Num acórdão do Tribunal Constitucional de dia 17, a que a SIC teve acesso, sete juízes contra seis votaram pela inconstitucionalidade da norma da lei do Código Civil que prevê um prazo máximo de 10 anos, após a maioridade, para alguém avançar com uma ação de investigação da paternidade.
Este processo em concreto teve origem no caso de um homem, filho de pai incógnito, que foi a tribunal indicar a pessoa que, apenas em 2021, soube ser o seu verdadeiro progenitor. O presumível pai contestou a ação, mas foi obrigado a fazer um exame genético, cujo resultado foi peremptório: "Apurou-se probabilidade de o réu ser pai do autor de 99,999999999995%".
A primeira instância declarou a paternidade e ordenou o averbamento no registo de nascimento. Mas a decisão seria revogada pelo Tribunal da Relação de Évora, que entendeu que o autor da ação tinha, afinal, tido conhecimento da paternidade em data incerta - mas entre 2014 e 2015, altura em que já estava ultrapassado o prazo especial de caducidade, fixado no Código Civil.
Chegado ao Supremo, o processo deu mais uma reviravolta. Num acórdão de 30 de outubro de 2023, um coletivo presidido pela conselheira Maria Clara Sottomayor arrasou a imposição de prazos.
"A pessoa humana, à luz dos valores da Constituição, deve ter o direito de, em qualquer momento da sua vida, questionar o Estado sobre quem é e quem são os seus progenitores biológicos. Os motivos que teve para só numa fase tardia da vida intentar a ação de investigação da paternidade dizem respeito ao seu foro íntimo e estão relacionados com a sua história e a dos seus pais biológicos. Por dizerem respeito à dignidade mais profunda do ser humano – o direito a saber quem é e de onde veio – o Estado não tem legitimidade para avaliar e hierarquizar estes motivos em função do decurso do tempo (ou de qualquer outro critério), fixando um prazo para o exercício do direito da ação de investigação da paternidade."

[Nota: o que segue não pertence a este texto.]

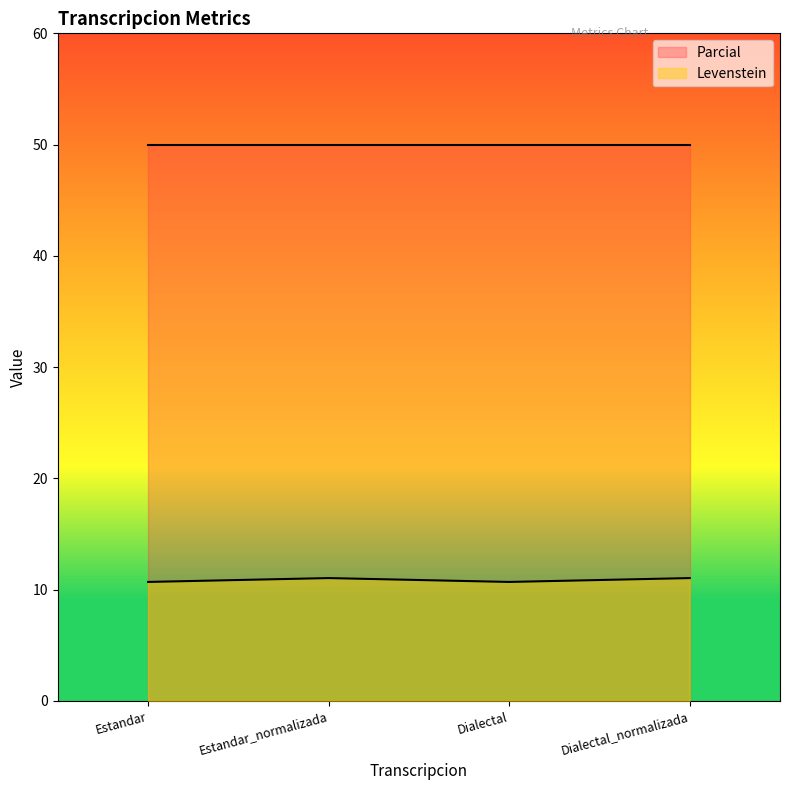

Between Dialectal_normalizada and Estandar_normalizada, which is larger?

Dialectal_normalizada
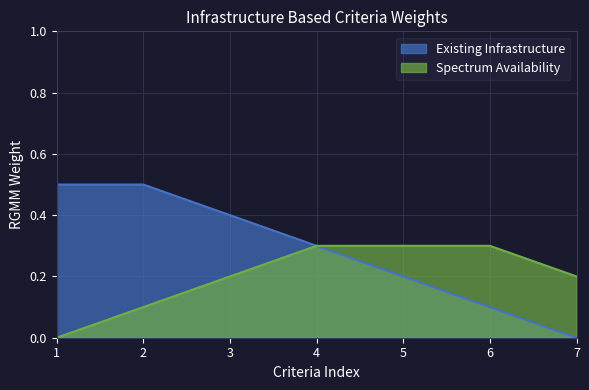

Reading right to left, list all the values displayed in this chart.

Existing Infrastructure: 7=0.0	6=0.1	5=0.2	4=0.3	3=0.4	2=0.5	1=0.5
Spectrum Availability: 7=0.2	6=0.3	5=0.3	4=0.3	3=0.2	2=0.1	1=0.0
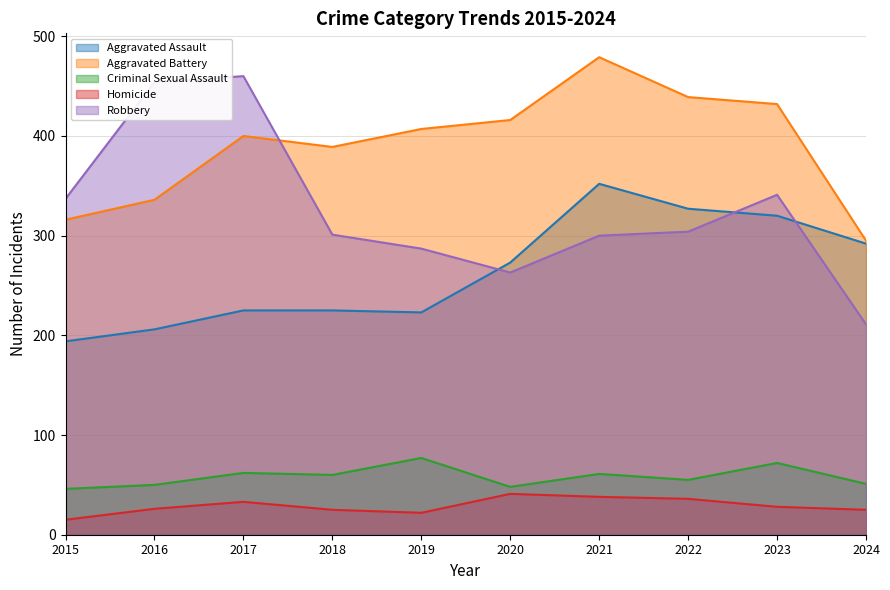

Which label corresponds to the smallest value in the chart?

2015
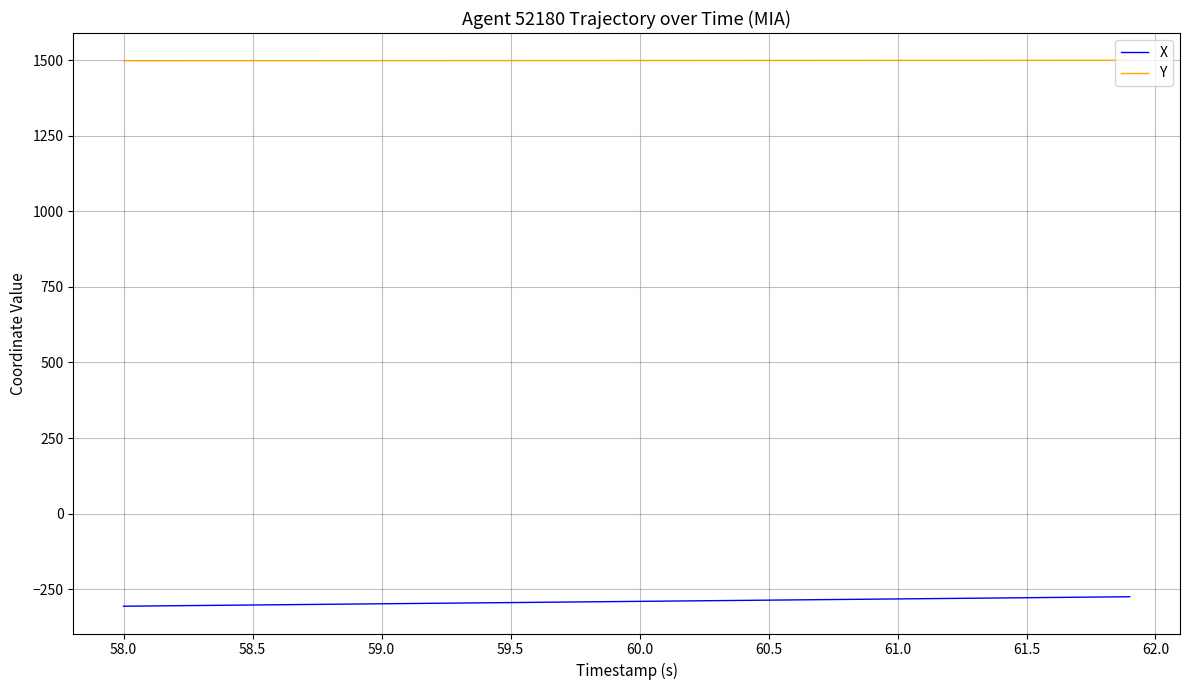

Which series has the largest range (max minus min)?

X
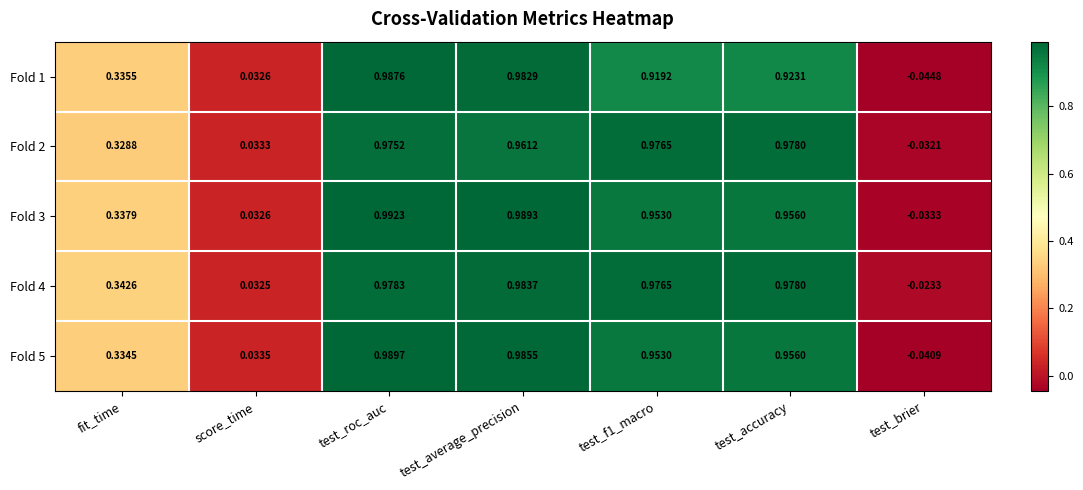

How many negative values does the Fold 3 series have?

1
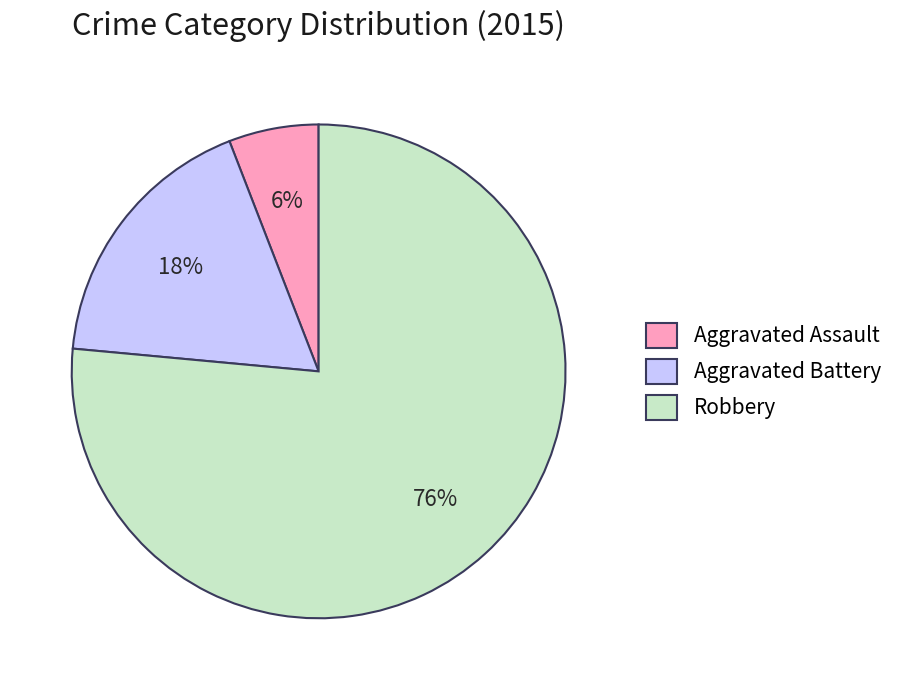

To the nearest percent, what is the difference between the Aggravated Assault and Aggravated Battery slice percentages?

12%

O Tribunal Constitucional e o argumento do avanço da ciência
O Supremo fez ressuscitar o acórdão de primeira instância, contudo, a história não acabaria aqui. O Ministério Público do Supremo recorreu para o Tribunal Constitucional, mas, no Palácio Ratton, o procurador-geral adjunto tinha afinal um entendimento completamente oposto ao do colega.
"As ações de investigação da paternidade devem poder ser instauradas a todo o tempo, sendo constitucionalmente ilegítima qualquer limitação temporal para o exercício destes direitos" , entendeu Luís Eloy , p rocurador- g eral a djunto do Tribunal Constitucional .
A tese já tinha sido acolhida em janeiro, numa decisão de uma secção do TC, e recolheu agora a maioria entre os 13 juízes, quando o caso chegou ao plenário.
O avanço da ciência e dos testes de ADN é uma das principais razões para o Tribunal deixar cair os argumentos que existiam a favor dos prazos.
"Os interesses tradicionalmente apontados para a existência de prazos de caducidade claudicam, hoje, desde logo, e em primeiro lugar, porque os meios de prova ao dispor se apresentam como fiáveis e duradouros", é referido no acórdão do TC, com a data de 17 de junho de 2025.
"Não se pode, igualmente, argumentar que, através de tal prazo de caducidade, se proteja o investigado, assim como a sua família, de interesses oportunistas pois que (...) não é pelo decurso do tempo que diminui ou aumenta uma tal eventual motivação, antes pelo contrário , imbuídos que estejam por interesses mais imediatos, não serão estes que deixarão, certamente, passar prazos de caducidade; estarão mais atentos " , lê-se ainda.
Este acórdão do Tribunal Constitucional não terá consequência direta no caso de Andrew Salgueiro Maia, mas dá uma esperança ao luso-americano.
A decisão pode ser decisiva para o Parlamento fazer uma alteração à lei e abre assim caminho para que Andrew volte a pedir à Justiça que reconheça, finalmente, que é filho de Salgueiro Maia.